Study questions —
- A) In the page extract on PET fiber in concrete, what slump was measured for M0 at a w/c of 0.5?
- B) Change "workability" to "consistency" in the concrete extract, and write out the passage starting at "3. Mechanical behavior" and ending at "M100-PET concrete, respectively.".

Page extract —
□ □ □ □ □
3. Mechanical behavior of concrete due to addition of PET fiber
3.1. Results and discussion
At a w/c of 0.5, the slump measured as per IS 1199  for M0 was 60 mm, while for M-100 was 40 mm, respectively. The high absorption of free water from the mixture during mixing process causes high water demand of the mix with increasing RCA contents. This shows that RCA concrete resulted in a significant effect on the workability of concrete. The addition of PET fiber in a M100 mix further reduced the workability of concrete about 58%. For a better comparison of the test results of concrete, it is essential for all concrete mixes to secure the same workability. Therefore, superplasticizer dosage of 0.5 and 0.85% by volume of water was used in M100 and M100-PET concrete, respectively.
The concrete specimen as presented in Table 2 was used for evaluating the mechanical properties. Test parameters included are compressive strength, splitting tensile strength and flexural strength. Concrete cubes and prismatic specimens were tested for compressive strength and flexural strength , while a cylindrical specimen was tested for splitting tensile strength . The test results presented in Table 4 shows that all test parameters decreases in the range of 25–40% with mix of RCA concrete. However, the presence of 0.5% PET fibers in RCA concrete enhanced the compressive strength about 19%. The additions of PET fibers also enable a greater capability of resisting more tensile stress higher than the control specimens, PET fibers can restrain the crack propagation and traverse across the cracks to transfer internal force, as a result, the flexural toughness of the fibers concrete is improved which is the positive contribution of PFRC in an RC frame under seismic excitation.
|Concrete Mix||Compressive strength (MPa)||Tensile strength (Mpa)||Flexural strength (MPa)||Total mixture|
|M100-PET||31.45||5.53||4.10||100% RCA + PET fibers|
4. Behavior of RC frame due to addition of PET fiber: Results and discussion
4.1. Failure modes and load carrying capacity
Figures 6, 7, 8 presented the failure pattern of the specimens. It is observed that the initial crack formation in all the specimens mainly developed at the joint interface of beam and column. With further application of lateral load, a number of cracks were observed at the joint region and also the initial cracks widened more and more. The faster growth of cracks for specimen S2 which spreads away from the joint region reveals a brittle mode of failure as compared to specimen S1 and S3. Also as observed during experimentation specimen S2 lost its resistance after cracking whereas specimen S3 could sustain a portion of its resistance after cracking and able to resist more loads and produced a better ductility in the frame. The presence of a PFRC at the joint region for frame S3 delayed the crack formations as compared to specimen S2 and S1. Thus, Figure 8 showed the minimum number of cracks at the joint region and wider cracks occur at the beam portion which is the desirable failure mode of frame structures.
□ □ □ □ □
Source data —
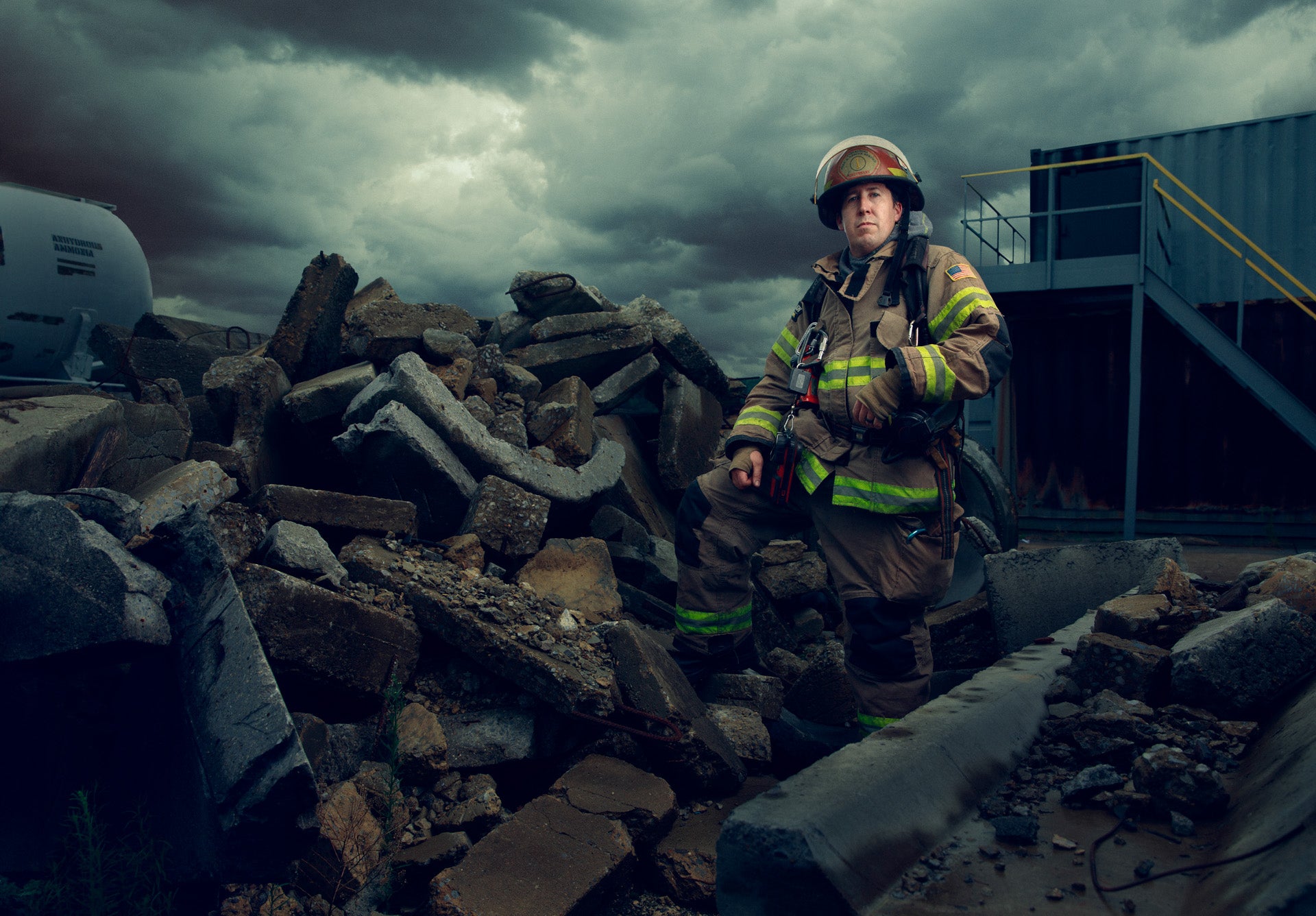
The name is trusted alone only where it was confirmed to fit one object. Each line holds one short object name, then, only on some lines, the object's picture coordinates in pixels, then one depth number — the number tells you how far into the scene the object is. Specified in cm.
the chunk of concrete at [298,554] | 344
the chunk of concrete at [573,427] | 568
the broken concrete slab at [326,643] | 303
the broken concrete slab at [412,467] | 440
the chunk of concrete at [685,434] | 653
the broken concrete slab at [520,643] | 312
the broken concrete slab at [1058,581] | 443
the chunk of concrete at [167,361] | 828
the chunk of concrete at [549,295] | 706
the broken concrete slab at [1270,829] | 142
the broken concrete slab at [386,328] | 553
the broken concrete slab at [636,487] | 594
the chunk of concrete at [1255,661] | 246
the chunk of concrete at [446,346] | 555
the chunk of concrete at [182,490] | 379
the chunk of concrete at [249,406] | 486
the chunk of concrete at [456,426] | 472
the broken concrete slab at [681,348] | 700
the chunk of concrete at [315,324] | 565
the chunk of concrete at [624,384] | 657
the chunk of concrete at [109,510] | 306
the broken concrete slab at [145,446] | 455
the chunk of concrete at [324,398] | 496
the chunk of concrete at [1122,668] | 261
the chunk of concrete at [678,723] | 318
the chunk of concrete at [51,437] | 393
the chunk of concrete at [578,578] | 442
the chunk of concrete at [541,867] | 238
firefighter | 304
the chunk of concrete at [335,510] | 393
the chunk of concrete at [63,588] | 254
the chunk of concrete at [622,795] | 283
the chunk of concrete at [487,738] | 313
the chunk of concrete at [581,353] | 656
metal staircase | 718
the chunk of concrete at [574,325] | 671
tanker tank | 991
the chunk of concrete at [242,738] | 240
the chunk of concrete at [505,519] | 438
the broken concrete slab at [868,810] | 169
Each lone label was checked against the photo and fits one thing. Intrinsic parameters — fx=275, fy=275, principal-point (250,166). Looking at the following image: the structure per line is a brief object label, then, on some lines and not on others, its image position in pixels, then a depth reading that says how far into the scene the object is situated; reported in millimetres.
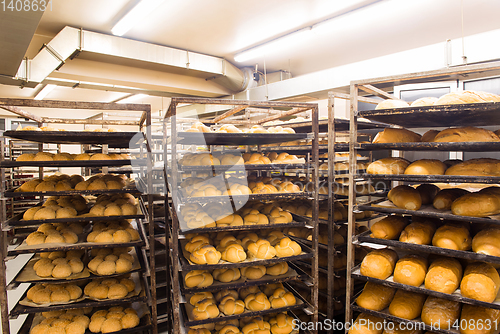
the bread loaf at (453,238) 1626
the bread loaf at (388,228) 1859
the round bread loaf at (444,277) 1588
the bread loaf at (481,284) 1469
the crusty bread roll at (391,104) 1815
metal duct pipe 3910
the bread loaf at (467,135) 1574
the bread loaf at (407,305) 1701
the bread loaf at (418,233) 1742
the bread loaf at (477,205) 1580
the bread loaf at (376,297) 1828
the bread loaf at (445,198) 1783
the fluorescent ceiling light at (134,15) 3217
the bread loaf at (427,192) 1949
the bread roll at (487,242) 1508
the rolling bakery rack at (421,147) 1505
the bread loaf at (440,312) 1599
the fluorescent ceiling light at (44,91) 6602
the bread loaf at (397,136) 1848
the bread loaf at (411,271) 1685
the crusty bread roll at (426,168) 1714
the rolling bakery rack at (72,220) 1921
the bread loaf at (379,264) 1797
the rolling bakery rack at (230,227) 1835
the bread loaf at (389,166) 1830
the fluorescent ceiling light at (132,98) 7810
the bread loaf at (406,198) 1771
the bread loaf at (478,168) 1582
□ □ □ □ □
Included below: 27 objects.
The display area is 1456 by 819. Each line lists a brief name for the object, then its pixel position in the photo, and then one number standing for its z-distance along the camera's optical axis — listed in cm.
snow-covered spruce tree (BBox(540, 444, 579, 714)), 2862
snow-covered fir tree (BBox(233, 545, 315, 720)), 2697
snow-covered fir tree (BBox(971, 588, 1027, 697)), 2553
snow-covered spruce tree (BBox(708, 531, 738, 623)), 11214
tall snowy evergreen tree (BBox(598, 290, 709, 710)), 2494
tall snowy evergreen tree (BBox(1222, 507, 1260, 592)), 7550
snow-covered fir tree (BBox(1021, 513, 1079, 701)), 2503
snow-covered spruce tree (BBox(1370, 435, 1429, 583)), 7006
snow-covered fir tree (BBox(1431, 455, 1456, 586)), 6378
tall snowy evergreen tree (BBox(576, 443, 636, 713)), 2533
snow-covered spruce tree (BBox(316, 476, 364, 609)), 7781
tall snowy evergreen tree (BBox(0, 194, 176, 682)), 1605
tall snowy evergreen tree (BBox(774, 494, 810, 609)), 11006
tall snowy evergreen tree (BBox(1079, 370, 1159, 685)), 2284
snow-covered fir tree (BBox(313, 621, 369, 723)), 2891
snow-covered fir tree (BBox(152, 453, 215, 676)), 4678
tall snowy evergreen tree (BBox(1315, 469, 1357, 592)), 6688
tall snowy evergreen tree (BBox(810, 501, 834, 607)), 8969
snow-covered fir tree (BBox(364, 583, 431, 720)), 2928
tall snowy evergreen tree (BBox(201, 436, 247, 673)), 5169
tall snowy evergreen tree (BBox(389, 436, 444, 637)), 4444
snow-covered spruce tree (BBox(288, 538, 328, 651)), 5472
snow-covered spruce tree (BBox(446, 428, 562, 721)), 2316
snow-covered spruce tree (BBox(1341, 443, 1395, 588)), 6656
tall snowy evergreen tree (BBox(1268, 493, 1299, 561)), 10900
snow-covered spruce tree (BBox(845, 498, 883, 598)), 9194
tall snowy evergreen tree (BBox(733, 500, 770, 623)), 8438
□ □ □ □ □
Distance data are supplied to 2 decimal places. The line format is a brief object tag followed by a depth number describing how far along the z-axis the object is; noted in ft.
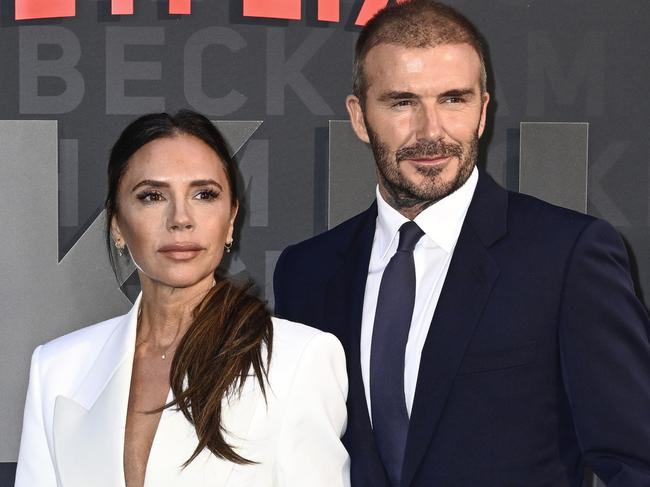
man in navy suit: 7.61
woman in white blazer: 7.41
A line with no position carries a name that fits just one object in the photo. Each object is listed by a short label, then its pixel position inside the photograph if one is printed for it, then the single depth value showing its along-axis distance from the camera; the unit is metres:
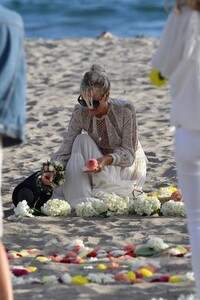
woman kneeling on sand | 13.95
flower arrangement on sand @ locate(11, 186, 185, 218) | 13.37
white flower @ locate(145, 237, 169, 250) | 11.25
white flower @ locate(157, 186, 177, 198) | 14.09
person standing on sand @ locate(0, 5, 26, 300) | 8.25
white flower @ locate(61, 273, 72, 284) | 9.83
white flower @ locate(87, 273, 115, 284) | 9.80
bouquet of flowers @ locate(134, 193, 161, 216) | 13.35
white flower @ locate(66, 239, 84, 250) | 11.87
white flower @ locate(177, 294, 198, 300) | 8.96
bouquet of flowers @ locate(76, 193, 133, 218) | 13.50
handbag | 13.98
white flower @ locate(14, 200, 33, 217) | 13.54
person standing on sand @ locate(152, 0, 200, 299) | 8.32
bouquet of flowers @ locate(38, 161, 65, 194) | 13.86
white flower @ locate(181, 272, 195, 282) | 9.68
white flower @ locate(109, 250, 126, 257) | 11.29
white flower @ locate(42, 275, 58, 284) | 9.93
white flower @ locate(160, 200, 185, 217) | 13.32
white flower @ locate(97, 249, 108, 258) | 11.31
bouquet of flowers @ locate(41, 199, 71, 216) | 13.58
□ □ □ □ □
Task answers —
- A) 60 mm

- B)
3. Mechanical behavior of concrete due to addition of PET fiber
3.1. Results and discussion
At a w/c of 0.5, the slump measured as per IS 1199  for M0 was 60 mm, while for M-100 was 40 mm, respectively. The high absorption of free water from the mixture during mixing process causes high water demand of the mix with increasing RCA contents. This shows that RCA concrete resulted in a significant effect on the consistency of concrete. The addition of PET fiber in a M100 mix further reduced the consistency of concrete about 58%. For a better comparison of the test results of concrete, it is essential for all concrete mixes to secure the same consistency. Therefore, superplasticizer dosage of 0.5 and 0.85% by volume of water was used in M100 and M100-PET concrete, respectively.